You might be surprised to learn that positivity alone usually isn’t enough to help keep you on track. The key is to be both positive AND realistic. If you take a few minutes to write down your W.O.O.P, it will prevent you from looking back at your 2018 resolution and saying, “Whoops! I totally missed the mark on that one!”
Wish – what is it that you want to accomplish?
Outcome – what’s the ideal outcome and how will it change your life?
Obstacle – going back to no.2 mentioned above, you know your personal challenges. What hurdles can prevent you from reaching your goal?
Plan – remember our “planning is everything” speech from above? Yes, it’s so important that we’re mentioning it twice. Create a plan (with built-in flexibility) for getting over those hurdles!
(4) Have your own personal cheering section!
Sharing your goals with others can help hold you accountable and give you an extra push at times when you need it most.

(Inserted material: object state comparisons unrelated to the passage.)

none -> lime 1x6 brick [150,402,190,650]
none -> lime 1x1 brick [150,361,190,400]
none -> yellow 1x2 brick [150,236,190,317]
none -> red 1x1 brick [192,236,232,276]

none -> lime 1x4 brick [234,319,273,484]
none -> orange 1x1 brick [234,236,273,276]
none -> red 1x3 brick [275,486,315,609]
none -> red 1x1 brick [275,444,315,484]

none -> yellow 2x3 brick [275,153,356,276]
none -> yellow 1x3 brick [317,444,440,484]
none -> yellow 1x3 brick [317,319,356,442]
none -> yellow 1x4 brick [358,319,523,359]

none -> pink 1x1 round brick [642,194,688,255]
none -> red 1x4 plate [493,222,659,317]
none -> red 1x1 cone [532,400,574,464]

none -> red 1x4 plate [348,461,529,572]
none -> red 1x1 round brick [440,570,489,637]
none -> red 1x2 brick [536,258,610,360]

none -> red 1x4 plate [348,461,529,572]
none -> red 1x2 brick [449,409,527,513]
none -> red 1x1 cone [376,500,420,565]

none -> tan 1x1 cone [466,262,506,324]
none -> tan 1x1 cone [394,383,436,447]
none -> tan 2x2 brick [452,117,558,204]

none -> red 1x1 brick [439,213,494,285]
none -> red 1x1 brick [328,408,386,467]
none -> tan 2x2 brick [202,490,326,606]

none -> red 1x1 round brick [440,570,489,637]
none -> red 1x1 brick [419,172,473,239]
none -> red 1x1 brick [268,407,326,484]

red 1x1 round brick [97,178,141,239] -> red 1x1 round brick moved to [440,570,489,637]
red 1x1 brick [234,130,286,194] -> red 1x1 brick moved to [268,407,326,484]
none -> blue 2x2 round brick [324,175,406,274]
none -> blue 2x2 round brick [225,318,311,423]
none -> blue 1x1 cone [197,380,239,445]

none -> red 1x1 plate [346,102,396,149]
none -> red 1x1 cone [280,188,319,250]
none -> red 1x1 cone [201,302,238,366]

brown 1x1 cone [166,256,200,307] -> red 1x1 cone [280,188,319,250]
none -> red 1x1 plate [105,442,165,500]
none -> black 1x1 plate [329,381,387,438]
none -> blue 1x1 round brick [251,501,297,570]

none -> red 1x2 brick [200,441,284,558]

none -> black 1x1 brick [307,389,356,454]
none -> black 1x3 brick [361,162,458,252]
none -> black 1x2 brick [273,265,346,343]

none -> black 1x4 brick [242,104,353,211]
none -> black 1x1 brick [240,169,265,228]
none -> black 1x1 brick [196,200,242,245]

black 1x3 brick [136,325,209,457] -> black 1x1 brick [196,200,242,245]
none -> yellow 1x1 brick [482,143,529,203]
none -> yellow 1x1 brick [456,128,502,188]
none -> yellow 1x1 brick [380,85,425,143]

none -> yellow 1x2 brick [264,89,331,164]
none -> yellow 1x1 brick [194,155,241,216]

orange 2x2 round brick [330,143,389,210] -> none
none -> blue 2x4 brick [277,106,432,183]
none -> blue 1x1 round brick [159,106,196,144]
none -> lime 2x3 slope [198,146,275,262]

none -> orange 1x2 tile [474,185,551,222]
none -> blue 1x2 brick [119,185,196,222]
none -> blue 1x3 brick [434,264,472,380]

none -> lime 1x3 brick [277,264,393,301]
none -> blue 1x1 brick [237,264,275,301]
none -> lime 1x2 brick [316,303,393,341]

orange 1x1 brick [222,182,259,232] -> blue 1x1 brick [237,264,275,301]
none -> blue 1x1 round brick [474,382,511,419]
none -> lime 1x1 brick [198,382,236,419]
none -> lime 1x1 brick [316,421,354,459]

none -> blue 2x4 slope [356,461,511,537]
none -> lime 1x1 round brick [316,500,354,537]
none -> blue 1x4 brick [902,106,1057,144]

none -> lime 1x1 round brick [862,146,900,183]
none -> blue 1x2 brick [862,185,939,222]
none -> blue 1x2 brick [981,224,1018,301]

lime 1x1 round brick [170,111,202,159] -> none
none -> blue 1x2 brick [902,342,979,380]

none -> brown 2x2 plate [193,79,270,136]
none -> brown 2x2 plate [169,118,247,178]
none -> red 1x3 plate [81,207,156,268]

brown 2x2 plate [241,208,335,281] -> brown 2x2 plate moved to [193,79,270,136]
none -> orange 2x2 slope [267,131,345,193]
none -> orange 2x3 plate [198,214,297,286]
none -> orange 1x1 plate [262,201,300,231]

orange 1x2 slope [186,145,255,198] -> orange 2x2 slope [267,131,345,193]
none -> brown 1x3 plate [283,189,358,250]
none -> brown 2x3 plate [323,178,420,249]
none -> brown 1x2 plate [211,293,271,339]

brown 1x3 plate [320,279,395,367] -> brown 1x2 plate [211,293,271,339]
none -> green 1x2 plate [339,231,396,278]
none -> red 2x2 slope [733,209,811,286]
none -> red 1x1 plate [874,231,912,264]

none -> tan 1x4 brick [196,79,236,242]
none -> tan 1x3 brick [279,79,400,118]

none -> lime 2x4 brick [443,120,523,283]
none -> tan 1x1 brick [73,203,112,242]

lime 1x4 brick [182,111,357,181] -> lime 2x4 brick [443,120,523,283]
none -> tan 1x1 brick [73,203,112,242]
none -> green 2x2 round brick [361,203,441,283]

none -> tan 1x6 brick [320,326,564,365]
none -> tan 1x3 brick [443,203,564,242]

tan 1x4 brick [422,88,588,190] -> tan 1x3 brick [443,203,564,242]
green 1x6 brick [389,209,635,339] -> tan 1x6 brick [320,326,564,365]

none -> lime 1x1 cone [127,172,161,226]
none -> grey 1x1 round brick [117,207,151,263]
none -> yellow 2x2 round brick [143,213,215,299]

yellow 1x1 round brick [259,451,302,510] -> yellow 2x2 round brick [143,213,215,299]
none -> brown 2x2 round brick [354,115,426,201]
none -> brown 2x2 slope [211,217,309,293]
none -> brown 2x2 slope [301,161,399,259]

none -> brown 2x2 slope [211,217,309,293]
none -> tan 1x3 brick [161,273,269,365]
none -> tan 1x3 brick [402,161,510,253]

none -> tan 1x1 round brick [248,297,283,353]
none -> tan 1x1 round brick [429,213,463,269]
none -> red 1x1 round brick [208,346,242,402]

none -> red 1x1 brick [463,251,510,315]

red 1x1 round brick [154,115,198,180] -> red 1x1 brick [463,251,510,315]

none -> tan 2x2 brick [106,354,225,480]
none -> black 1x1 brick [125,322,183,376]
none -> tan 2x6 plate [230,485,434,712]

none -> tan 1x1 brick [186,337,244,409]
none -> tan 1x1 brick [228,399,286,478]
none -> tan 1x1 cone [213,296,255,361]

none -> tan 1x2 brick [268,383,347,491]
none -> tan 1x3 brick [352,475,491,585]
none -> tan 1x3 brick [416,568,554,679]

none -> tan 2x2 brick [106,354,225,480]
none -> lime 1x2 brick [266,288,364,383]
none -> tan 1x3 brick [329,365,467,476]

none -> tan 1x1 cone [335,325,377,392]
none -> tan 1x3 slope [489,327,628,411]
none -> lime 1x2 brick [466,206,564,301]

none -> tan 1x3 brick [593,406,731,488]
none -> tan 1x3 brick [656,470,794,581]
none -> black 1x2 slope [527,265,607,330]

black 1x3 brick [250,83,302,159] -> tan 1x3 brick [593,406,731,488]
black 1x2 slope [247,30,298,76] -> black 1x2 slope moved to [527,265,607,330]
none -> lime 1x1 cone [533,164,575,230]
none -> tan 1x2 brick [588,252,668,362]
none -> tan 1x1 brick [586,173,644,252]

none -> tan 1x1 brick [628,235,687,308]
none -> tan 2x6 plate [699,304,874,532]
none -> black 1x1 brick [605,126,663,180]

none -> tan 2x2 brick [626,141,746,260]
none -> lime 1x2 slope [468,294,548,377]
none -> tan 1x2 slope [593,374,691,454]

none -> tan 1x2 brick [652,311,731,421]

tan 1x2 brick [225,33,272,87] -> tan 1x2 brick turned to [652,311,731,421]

Whether it’s telling a friend or family member about your goal, sharing and documenting it on social media, or joining a new group of like-minded individuals, the people around you can make all the difference.
Favorite insight: This is kind of a no-brainer for life in general, but if there are bad influences in your life who are going to derail you and prevent you from becoming a better version of yourself, then you should pay special attention to how that relationship is affecting you and your goals. Sometimes, it’s just necessary to cut certain relationships out of your life (and often times it’s easier than cutting carbs out of your diet!).
We wish you all a happy new year and hope that 2018 is one full of successful resolutions!